Top of PROVIDED DATA

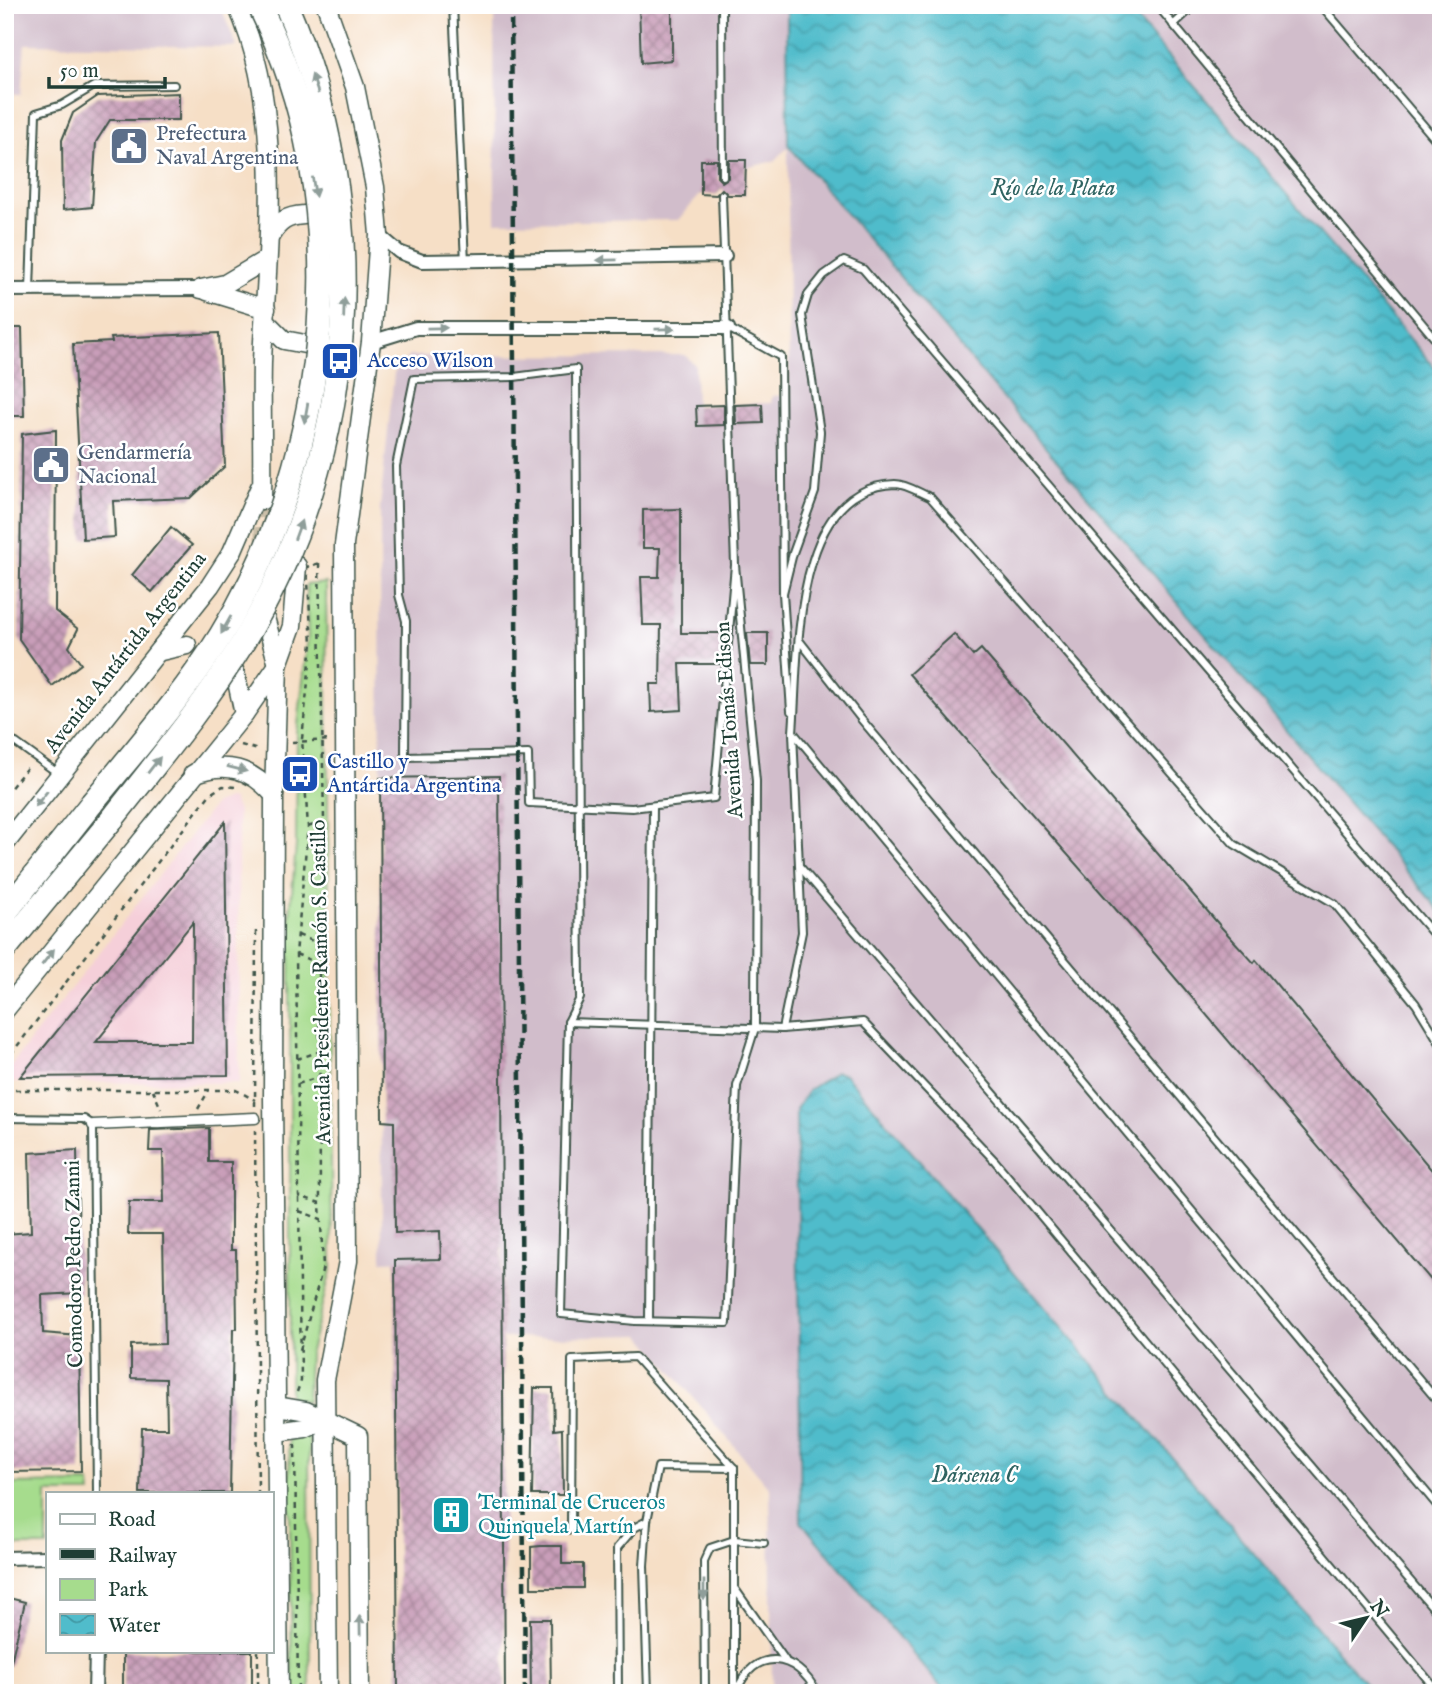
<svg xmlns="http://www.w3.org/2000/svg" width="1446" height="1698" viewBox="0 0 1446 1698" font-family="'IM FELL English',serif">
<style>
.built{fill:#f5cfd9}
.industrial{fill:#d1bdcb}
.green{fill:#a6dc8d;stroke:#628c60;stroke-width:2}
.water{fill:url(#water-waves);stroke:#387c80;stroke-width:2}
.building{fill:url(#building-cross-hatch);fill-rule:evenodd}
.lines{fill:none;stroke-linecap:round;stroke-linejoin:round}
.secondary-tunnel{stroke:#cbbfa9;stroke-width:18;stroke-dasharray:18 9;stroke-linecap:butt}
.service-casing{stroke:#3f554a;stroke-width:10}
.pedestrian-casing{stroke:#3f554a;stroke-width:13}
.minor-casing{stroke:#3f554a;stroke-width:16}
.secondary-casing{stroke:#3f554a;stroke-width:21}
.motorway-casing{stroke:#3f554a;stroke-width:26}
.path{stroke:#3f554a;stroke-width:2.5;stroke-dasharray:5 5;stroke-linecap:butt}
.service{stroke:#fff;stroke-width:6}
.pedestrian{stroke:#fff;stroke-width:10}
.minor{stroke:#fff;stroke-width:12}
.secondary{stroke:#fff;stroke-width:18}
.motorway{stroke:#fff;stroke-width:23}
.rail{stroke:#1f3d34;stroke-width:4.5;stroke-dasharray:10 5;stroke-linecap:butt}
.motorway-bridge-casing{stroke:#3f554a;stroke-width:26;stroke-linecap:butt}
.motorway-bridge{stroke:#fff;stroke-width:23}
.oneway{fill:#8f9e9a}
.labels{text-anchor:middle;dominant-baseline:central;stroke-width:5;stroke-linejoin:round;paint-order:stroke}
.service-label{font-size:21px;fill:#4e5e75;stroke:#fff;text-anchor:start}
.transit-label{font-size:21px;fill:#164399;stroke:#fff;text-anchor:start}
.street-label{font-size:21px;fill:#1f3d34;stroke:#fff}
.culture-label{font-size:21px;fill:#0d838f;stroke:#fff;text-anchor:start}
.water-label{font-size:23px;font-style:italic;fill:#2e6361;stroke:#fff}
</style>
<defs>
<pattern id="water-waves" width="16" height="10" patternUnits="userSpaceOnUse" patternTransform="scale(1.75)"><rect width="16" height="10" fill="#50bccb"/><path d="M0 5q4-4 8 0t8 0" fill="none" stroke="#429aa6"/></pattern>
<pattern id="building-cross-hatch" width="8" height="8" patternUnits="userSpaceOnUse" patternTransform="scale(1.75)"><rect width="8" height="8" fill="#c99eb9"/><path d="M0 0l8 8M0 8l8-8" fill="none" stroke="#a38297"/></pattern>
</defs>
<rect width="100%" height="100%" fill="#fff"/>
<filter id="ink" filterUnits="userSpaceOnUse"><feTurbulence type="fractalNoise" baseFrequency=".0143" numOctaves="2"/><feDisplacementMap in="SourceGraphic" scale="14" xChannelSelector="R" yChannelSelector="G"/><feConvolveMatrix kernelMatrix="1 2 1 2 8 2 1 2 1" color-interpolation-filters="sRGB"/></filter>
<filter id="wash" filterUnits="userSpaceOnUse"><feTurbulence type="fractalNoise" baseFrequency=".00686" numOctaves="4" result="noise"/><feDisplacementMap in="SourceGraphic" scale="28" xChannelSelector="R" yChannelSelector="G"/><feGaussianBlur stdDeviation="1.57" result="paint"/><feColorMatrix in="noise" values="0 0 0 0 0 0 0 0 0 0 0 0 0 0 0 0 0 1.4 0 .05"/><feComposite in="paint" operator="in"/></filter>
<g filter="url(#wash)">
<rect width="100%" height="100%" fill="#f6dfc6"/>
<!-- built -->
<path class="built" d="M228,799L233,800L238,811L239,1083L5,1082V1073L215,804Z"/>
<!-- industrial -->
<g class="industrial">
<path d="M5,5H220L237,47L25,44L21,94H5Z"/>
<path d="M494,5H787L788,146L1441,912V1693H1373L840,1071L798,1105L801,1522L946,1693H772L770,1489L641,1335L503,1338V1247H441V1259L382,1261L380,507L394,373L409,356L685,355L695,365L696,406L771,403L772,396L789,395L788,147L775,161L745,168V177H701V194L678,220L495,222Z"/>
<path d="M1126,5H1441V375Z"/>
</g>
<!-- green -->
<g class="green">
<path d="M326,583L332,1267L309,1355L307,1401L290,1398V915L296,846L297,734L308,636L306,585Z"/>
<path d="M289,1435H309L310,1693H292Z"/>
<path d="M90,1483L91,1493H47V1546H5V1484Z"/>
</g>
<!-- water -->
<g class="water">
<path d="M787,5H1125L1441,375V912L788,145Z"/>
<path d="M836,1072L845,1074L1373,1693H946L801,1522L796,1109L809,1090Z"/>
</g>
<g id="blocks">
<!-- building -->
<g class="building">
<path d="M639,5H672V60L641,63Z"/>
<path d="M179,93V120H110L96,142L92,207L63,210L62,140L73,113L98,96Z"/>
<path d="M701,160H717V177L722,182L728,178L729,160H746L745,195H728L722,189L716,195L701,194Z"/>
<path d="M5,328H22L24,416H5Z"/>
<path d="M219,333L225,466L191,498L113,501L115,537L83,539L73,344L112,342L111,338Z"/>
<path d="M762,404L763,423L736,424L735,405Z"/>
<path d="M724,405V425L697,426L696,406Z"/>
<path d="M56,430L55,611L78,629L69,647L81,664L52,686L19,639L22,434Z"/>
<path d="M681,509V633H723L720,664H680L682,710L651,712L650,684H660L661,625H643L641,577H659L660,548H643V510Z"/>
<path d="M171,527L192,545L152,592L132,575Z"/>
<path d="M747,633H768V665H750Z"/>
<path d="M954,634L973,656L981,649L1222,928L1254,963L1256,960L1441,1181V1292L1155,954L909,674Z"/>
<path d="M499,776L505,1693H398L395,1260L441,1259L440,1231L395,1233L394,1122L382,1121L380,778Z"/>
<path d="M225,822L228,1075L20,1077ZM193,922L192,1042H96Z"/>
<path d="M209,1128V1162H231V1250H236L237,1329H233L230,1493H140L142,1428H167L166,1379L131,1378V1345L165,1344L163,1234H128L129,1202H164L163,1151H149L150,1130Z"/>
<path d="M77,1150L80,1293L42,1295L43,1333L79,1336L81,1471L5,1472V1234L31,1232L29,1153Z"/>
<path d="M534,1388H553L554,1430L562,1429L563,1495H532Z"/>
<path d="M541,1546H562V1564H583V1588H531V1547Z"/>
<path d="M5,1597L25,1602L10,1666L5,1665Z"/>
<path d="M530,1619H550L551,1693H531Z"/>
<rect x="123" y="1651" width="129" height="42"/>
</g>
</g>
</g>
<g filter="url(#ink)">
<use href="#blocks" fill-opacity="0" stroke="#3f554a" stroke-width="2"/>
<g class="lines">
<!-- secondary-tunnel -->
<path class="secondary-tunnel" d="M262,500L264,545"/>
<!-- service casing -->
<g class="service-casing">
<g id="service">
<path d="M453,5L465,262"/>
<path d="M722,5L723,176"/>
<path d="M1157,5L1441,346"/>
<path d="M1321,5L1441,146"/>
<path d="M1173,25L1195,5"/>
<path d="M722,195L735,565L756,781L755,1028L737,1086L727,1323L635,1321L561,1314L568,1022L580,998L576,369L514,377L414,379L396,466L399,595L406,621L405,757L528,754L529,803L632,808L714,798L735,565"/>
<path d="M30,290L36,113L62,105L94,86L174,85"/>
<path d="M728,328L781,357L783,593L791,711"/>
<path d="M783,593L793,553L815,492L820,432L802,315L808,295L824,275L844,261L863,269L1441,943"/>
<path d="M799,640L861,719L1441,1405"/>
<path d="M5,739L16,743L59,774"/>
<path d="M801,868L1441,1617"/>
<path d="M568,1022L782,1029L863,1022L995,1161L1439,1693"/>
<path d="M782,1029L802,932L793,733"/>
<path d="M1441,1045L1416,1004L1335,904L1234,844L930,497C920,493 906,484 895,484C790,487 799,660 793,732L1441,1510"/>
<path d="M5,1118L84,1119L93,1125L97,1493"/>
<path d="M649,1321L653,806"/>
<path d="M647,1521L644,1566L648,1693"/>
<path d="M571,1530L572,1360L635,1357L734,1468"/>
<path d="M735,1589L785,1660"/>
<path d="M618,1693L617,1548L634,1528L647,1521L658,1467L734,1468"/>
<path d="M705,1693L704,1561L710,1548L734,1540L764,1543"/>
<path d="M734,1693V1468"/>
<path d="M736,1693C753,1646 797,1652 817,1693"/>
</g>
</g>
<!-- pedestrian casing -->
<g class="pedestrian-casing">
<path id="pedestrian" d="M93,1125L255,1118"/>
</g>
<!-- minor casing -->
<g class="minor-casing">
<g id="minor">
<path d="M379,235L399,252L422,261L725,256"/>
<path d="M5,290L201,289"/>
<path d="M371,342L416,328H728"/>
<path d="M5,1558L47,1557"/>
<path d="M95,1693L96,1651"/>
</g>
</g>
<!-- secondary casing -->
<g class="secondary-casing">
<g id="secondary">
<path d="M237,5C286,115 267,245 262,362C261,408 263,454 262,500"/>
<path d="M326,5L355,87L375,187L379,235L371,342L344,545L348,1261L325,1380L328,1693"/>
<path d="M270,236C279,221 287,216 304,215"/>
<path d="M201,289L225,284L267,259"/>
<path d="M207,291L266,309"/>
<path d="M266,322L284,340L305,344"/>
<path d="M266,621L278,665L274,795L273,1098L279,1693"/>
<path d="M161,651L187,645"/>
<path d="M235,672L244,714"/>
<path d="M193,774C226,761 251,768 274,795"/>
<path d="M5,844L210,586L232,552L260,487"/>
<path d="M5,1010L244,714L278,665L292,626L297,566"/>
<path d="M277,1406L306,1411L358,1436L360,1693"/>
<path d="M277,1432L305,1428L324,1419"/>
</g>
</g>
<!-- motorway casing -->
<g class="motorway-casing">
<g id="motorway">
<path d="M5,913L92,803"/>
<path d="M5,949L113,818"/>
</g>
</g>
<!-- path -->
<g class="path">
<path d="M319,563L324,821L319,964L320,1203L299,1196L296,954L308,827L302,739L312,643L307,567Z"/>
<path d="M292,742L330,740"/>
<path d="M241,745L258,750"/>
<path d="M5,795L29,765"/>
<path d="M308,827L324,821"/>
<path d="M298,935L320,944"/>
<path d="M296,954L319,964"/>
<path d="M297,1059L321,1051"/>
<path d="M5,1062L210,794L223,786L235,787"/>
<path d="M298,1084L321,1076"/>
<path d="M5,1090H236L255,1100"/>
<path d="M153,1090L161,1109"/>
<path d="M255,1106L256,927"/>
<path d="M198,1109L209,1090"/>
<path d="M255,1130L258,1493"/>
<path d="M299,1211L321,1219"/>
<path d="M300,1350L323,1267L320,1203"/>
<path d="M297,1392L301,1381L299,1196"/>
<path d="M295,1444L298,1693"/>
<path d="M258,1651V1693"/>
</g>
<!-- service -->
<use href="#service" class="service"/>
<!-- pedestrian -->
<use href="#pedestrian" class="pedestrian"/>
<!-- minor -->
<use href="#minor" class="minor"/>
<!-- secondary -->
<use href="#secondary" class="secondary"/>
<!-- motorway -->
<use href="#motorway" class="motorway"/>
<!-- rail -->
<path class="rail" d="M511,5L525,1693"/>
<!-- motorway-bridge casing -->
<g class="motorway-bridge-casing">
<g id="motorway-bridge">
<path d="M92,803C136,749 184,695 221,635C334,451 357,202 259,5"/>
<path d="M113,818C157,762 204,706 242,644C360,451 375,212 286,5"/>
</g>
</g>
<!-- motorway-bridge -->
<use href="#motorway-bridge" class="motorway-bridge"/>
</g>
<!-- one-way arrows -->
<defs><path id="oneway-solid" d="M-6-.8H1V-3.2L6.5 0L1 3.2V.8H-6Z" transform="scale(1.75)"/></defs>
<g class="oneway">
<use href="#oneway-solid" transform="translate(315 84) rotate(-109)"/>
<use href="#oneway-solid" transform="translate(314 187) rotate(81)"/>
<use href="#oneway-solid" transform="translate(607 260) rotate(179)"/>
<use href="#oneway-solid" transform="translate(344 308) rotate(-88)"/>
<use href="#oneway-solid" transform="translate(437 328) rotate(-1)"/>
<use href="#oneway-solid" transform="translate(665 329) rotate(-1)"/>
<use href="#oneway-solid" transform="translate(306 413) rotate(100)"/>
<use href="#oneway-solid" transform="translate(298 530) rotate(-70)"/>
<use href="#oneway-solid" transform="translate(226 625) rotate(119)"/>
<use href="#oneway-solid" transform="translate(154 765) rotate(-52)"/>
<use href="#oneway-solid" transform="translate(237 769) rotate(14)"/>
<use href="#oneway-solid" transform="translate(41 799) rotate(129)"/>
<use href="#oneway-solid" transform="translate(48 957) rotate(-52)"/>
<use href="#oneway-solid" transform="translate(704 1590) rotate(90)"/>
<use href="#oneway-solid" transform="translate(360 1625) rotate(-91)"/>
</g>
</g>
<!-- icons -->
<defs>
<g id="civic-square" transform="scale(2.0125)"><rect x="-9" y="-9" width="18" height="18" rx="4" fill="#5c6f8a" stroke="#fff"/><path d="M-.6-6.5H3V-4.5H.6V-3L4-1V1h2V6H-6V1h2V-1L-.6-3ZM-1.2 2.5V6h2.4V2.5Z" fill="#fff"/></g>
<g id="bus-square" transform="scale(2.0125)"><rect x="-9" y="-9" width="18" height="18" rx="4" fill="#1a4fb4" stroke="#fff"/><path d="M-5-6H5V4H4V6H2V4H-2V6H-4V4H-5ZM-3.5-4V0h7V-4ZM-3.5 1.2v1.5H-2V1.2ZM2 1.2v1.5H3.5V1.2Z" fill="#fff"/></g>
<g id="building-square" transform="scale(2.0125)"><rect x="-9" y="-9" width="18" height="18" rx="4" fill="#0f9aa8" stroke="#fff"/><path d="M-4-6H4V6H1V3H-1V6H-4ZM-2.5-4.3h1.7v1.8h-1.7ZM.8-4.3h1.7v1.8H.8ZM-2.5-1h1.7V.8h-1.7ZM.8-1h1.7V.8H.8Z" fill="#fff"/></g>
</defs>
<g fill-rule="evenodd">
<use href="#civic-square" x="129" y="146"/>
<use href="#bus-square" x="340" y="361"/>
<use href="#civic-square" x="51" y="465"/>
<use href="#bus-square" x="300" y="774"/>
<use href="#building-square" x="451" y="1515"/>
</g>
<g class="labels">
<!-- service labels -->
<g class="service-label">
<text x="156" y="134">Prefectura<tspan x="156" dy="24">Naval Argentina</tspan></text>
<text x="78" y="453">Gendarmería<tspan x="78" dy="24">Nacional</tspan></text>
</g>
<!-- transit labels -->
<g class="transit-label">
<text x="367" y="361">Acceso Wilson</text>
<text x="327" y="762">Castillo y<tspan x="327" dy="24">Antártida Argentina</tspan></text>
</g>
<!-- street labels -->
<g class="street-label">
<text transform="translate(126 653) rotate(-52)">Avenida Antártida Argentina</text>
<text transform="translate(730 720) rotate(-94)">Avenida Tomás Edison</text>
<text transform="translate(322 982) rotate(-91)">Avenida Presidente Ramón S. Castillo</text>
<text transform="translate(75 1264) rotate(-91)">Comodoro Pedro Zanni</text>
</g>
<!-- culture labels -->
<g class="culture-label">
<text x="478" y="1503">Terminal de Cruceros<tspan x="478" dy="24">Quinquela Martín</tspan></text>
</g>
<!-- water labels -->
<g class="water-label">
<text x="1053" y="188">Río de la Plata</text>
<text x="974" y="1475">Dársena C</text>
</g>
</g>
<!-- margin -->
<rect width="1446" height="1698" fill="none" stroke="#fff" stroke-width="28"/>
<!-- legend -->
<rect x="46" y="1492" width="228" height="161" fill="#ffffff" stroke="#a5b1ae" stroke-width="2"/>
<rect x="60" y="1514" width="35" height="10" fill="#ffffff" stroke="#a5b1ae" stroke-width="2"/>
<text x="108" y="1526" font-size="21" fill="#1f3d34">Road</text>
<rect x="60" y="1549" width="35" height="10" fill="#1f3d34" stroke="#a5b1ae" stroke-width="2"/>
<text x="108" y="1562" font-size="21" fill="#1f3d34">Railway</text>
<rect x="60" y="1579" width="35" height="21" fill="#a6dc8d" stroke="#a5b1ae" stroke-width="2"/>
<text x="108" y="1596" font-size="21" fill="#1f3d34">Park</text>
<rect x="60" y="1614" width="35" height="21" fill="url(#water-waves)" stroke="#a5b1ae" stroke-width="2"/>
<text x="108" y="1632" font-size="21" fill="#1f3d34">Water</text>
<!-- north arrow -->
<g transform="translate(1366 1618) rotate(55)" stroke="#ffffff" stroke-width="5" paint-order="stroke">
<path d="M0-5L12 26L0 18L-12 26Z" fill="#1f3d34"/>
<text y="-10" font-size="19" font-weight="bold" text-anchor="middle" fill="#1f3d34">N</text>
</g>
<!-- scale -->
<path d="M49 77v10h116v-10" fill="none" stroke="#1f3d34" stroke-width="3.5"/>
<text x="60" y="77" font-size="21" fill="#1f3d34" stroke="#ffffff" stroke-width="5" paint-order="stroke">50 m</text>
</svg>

Bottom of PROVIDED DATA

(TASK): List every line above containing the word "rule".

(RESPONSE TO THIS EXERCISE):
.building{fill:url(#building-cross-hatch);fill-rule:evenodd}
<g fill-rule="evenodd">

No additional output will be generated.